Issue
I am building a custom Spotify music player using Flask on the backend to handle calls to the Spotify API. It gets information from the currently playing track and populates the local webpage. I now need to poll the Spotify API (every 2 seconds or so) to check whether the song has changed and if so, update the webpage (hopefully with JavaScript so there is no need to refresh the page). I am not sure how do this with Flask or if there is a better method to go about it. I believe I can solve the issue by creating and calling an asynchronous function to do the polling, but if a change was identified I'm not sure where to go from there.
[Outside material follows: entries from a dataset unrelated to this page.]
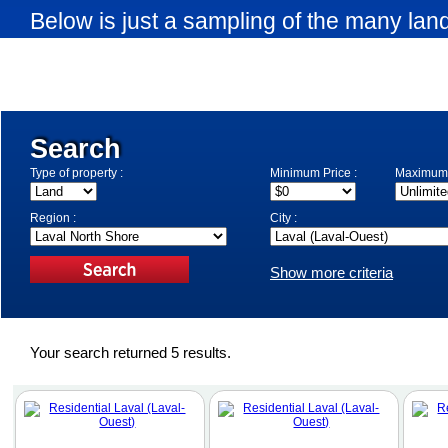
Below is just a sampling of the many land
available in Laval-Ouest. Use the search
your search criteria.
Search
Type of property :
Minimum Price :
Maximum 
Region :
City :
Show more criteria
Your search returned 5 results.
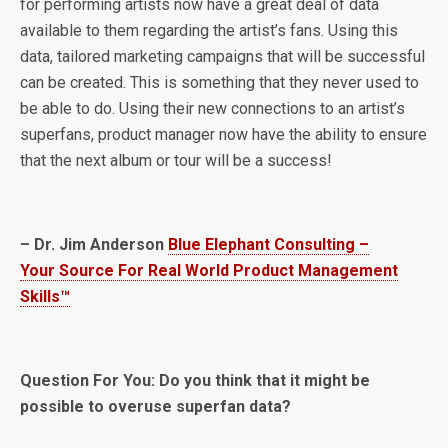
for performing artists now have a great deal of data
available to them regarding the artist’s fans. Using this
data, tailored marketing campaigns that will be successful
can be created. This is something that they never used to
be able to do. Using their new connections to an artist’s
superfans, product manager now have the ability to ensure
that the next album or tour will be a success!
– Dr. Jim Anderson
Blue Elephant Consulting –
Your Source For Real World Product Management
Skills™
Question For You: Do you think that it might be
possible to overuse superfan data?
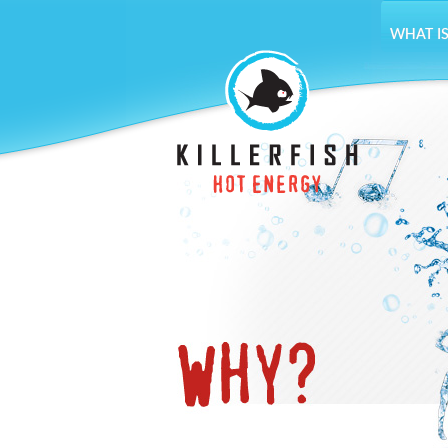
WHAT IS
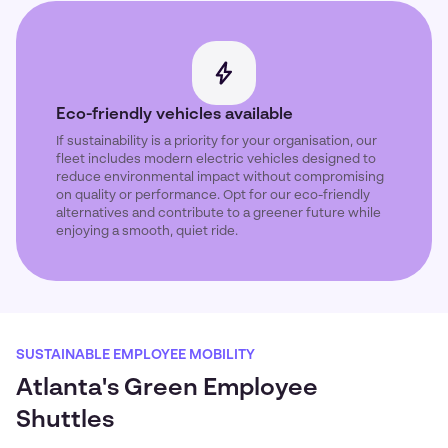
Eco-friendly vehicles available
If sustainability is a priority for your organisation, our
fleet includes modern electric vehicles designed to
reduce environmental impact without compromising
on quality or performance. Opt for our eco-friendly
alternatives and contribute to a greener future while
enjoying a smooth, quiet ride.
SUSTAINABLE EMPLOYEE MOBILITY
Atlanta's Green Employee
Shuttles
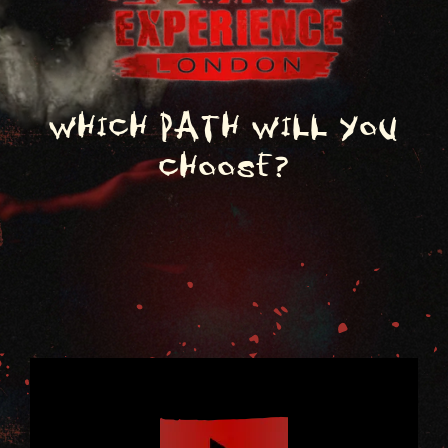
Which path will you
choose?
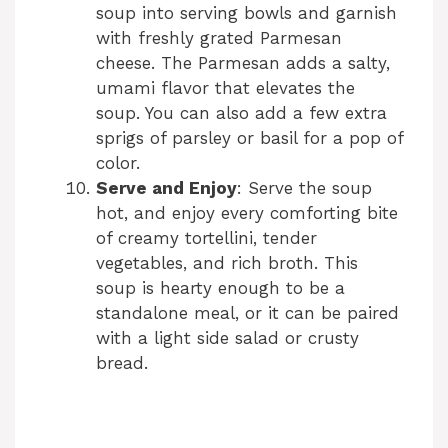
soup into serving bowls and garnish
with freshly grated Parmesan
cheese. The Parmesan adds a salty,
umami flavor that elevates the
soup. You can also add a few extra
sprigs of parsley or basil for a pop of
color.
Serve and Enjoy
: Serve the soup
hot, and enjoy every comforting bite
of creamy tortellini, tender
vegetables, and rich broth. This
soup is hearty enough to be a
standalone meal, or it can be paired
with a light side salad or crusty
bread.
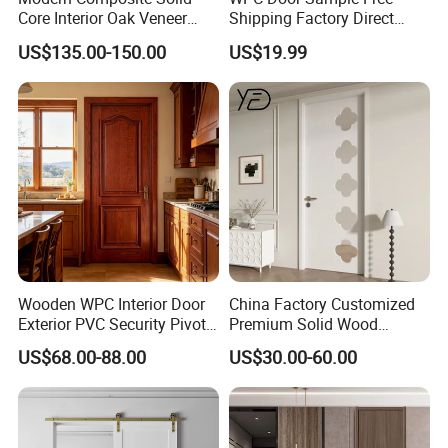
Core Interior Oak Veneer
Shipping Factory Direct
We welcome all customer from all over the world.
Finished Painting Wooden
Sales Customized Size Style
US$135.00-150.00
US$19.99
Any question please feel free to contact me.
Flush Door
Waterproof Indoor Door
Wooden WPC Interior Door
China Factory Customized
Exterior PVC Security Pivot
Premium Solid Wood
Wood Invisible Barn
Entrance Wooden Door with
US$68.00-88.00
US$30.00-60.00
Entrance Fire Rated House
Elegant Glass Design
Modern Front Timber Real
Turkish China Door for
Home Price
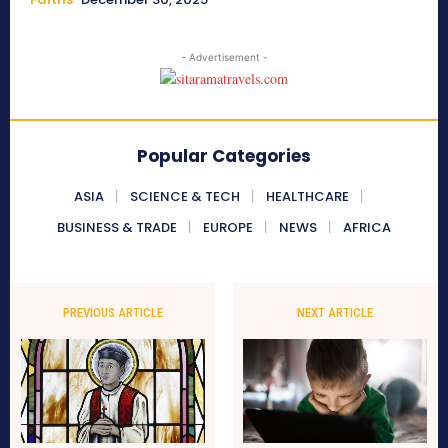
- Advertisement -
Popular Categories
ASIA
SCIENCE & TECH
HEALTHCARE
BUSINESS & TRADE
EUROPE
NEWS
AFRICA
PREVIOUS ARTICLE
NEXT ARTICLE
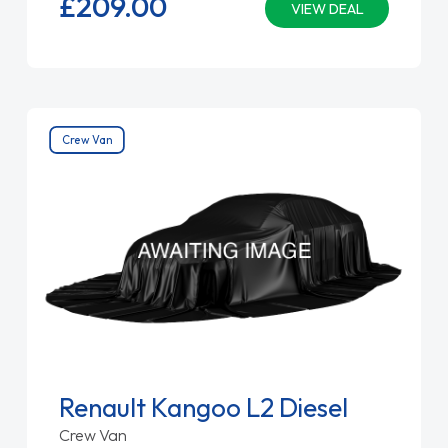
£209.
00
VIEW DEAL
Crew Van
Renault Kangoo L2 Diesel
Crew Van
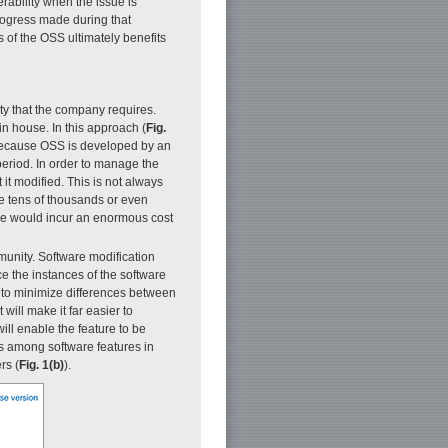
rability when the issue is
progress made during that
s of the OSS ultimately benefits
ty that the company requires.
in house. In this approach (
Fig.
 because OSS is developed by an
period. In order to manage the
it modified. This is not always
de tens of thousands or even
de would incur an enormous cost
munity. Software modification
e the instances of the software
e to minimize differences between
will make it far easier to
ll enable the feature to be
s among software features in
rs (
Fig. 1(b)
).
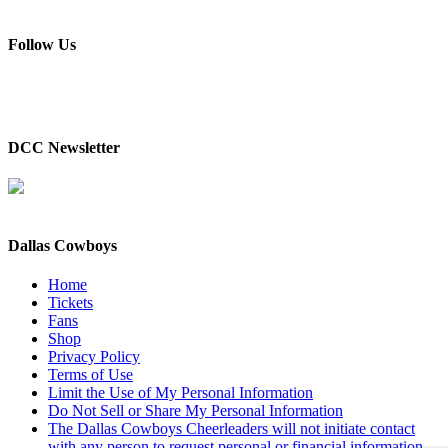
Follow Us
DCC Newsletter
Dallas Cowboys
Home
Tickets
Fans
Shop
Privacy Policy
Terms of Use
Limit the Use of My Personal Information
Do Not Sell or Share My Personal Information
The Dallas Cowboys Cheerleaders will not initiate contact
with any person to request personal or financial information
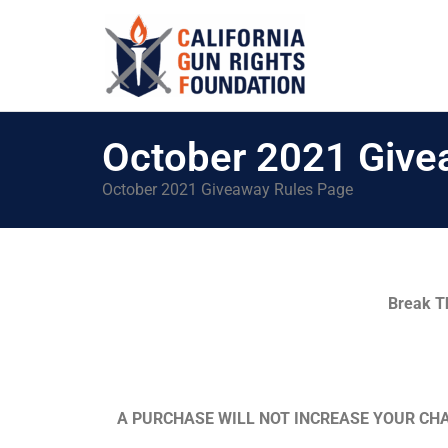
October 2021 Give
October 2021 Giveaway Rules Page
Break T
A PURCHASE WILL NOT INCREASE YOUR CHA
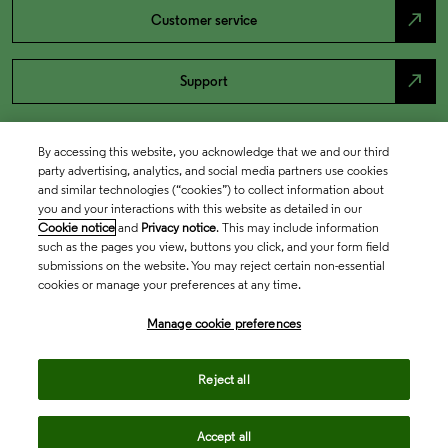
north_east
Customer service
north_east
Support
By accessing this website, you acknowledge that we and our third
party advertising, analytics, and social media partners use cookies
and similar technologies (“cookies”) to collect information about
you and your interactions with this website as detailed in our
Cookie notice
and
Privacy notice
. This may include information
such as the pages you view, buttons you click, and your form field
submissions on the website. You may reject certain non-essential
cookies or manage your preferences at any time.
Academia & Government
Manage cookie preferences
Life Sciences & Healthcare
Reject all
Accept all
Intellectual Property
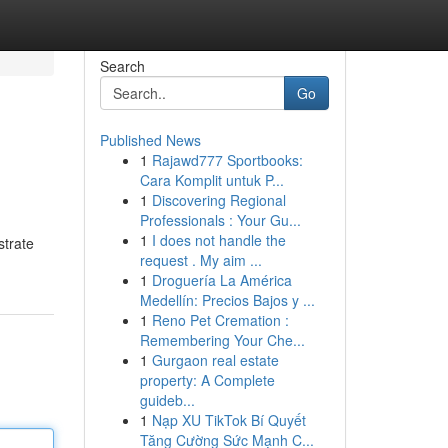
Search
Go
Published News
1
Rajawd777 Sportbooks:
Cara Komplit untuk P...
1
Discovering Regional
Professionals : Your Gu...
1
I does not handle the
strate
request . My aim ...
1
Droguería La América
Medellín: Precios Bajos y ...
1
Reno Pet Cremation :
Remembering Your Che...
1
Gurgaon real estate
property: A Complete
guideb...
1
Nạp XU TikTok Bí Quyết
Tăng Cường Sức Mạnh C...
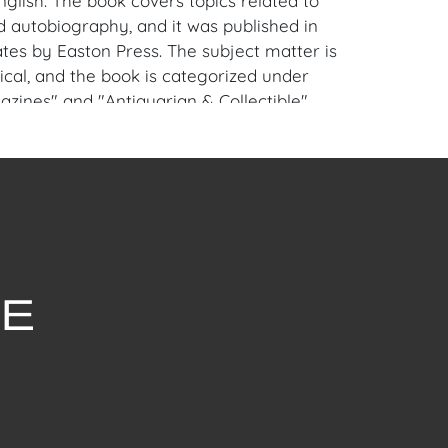
glish. The book covers topics related to
 autobiography, and it was published in
ates by Easton Press. The subject matter is
tical, and the book is categorized under
zines" and "Antiquarian & Collectible".
is perfect for collectors and fans of
rge W. Bush alike. House of Craven Auction
se consider downloading our free mobile
 on iOS and Android: House of Craven. Have
m to sell? Contact us about consignment
for House of Craven’s future auctions or
by emailing us:
fcraven.com or Call | Text | WhatsApp |
 Shipping: House of Craven Auction Gallery
 in-house shipping for this item. House of
fer third-party shippers for all domestic
onal buyers. Purchasers can schedule pick
t Palm Beach, Florida Auction Warehouse.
Here is the spotify view I have thus far. I am using the spotipy library inside custom auth and now_playing functions in a spotify.py file.
@app.route('/spotify')
def spotify():
# Get Spotify instance and authorization token
authData = dev.auth()
sp = authData[0]
token = authData[1]
current = dev.now_playing(sp, token)
# Assign individual track information to variable for sending to web page via Jinja
separator = ', '
return render_template('spotify.html',
artists = separator.join(current[0]),
song = current[1],
album = current[2],
cover_url = current[3],
year = current[4],
auth_tok = token
)
I have limited web development experience and this is my first time using Flask. I am using this project to learn more but have hit this roadblock.
Solution
Concept
A great way to poll APIs is to schedule requests in javascript then wait a certain amount of time (no more than 10-30 seconds) for the server to hold the request to see if the song changes then return the result. If the result is found earlier than 10-30 seconds, the server returns it early. The client sees the request as in progress, and can receive it in the entire window the server has it as long as the request does not time out (exceeds 30+ seconds or so). You can also just simply request the url every few seconds to check, but that uses a lot of system resources.
API Code
from flask import Flask, redirect
song = "" # global identifier
@app.route("/track", methods=["GET"])
def track():
for _ in range(10):
time.sleep(1)
global song # regrab the song value every iteration
current = dev.now_playing(sp, token) # get current song
if current[1] != song: # song changed
song = current[1]
return redirect("http://www.website.com/spotify", code=302) #essentially an automatic refresh by redirecting to itself, and will regrab the song data!
return {}, 200 # give the client SOMETHING so the request doesn't timeout and error
@app.route('/spotify')
def spotify():
global song
# Get Spotify instance and authorization token
authData = dev.auth()
sp = authData[0]
token = authData[1]
current = dev.now_playing(sp, token)
# Assign individual track information to variable for sending to web page via Jinja
separator = ', '
song = "" # assign the song value to whatever is sent to the client
return render_template('spotify.html',
artists = separator.join(current[0]),
song = current[1],
album = current[2],
cover_url = current[3],
year = current[4],
auth_tok = token
)
The code provided will take requests from a client, then check to see if the value global song
which represents the song when the client last refreshed the page is different than the current song the API is using. In the case it is, the server will send a redirect code so the client will redirect and essentially refresh the current page it is on, thus grabbing the song and information!
Javascript
The javascript code will use simple requests, and continuously grab the server data on the endpoint /track using GET. It can be found here or from simply researching by yourself javascript get requests. To continuously do requests, use the following code.
function stopFunction(){
clearInterval(myVar); // stop the timer
}
$(document).ready(function(){
myVar = setInterval("makeRequest()", 1000);
});
This is not a scaleable piece of code I provided but should work for private access and can be adapted conceptually into a scaleable endpoint.